▶ **Prompt**: Copy every line from the records that holds the word "blue".

▶ **Provided entries**:
⁂

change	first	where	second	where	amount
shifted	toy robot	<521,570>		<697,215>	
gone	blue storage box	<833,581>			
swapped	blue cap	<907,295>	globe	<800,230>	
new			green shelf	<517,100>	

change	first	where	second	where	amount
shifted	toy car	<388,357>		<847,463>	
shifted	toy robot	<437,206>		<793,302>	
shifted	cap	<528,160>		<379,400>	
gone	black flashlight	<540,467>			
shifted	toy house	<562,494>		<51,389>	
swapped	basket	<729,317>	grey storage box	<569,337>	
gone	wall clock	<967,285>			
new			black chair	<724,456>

⁂

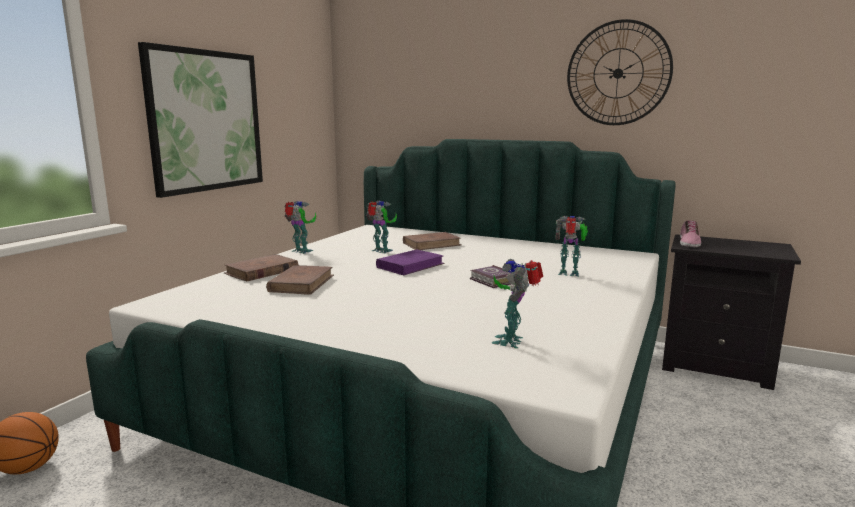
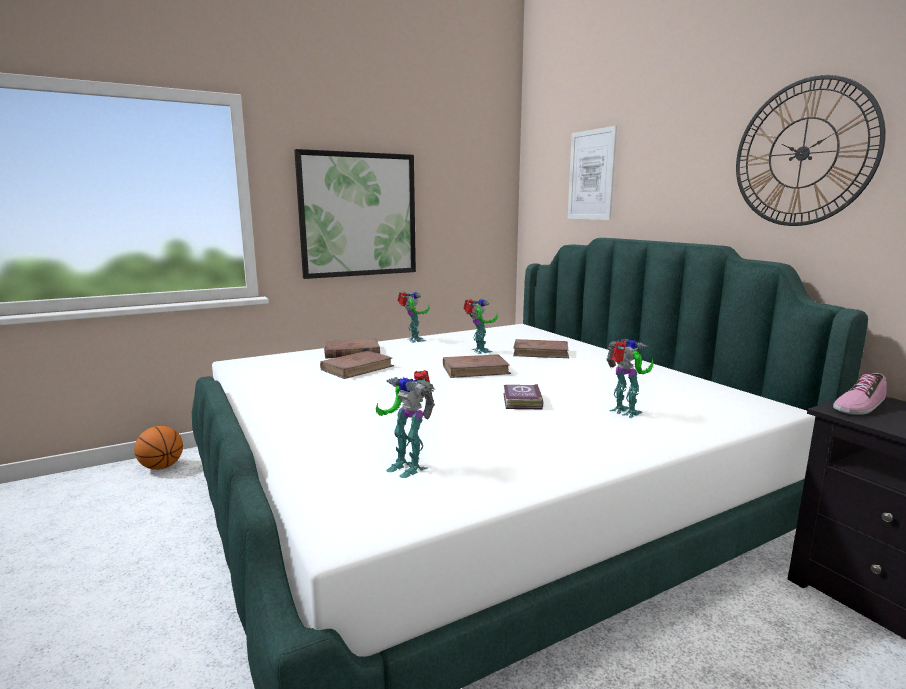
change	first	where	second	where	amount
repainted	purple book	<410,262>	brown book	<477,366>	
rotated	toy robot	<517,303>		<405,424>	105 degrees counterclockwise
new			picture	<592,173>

⁂

▶ **Response**:
gone	blue storage box	<833,581>			
swapped	blue cap	<907,295>	globe	<800,230>	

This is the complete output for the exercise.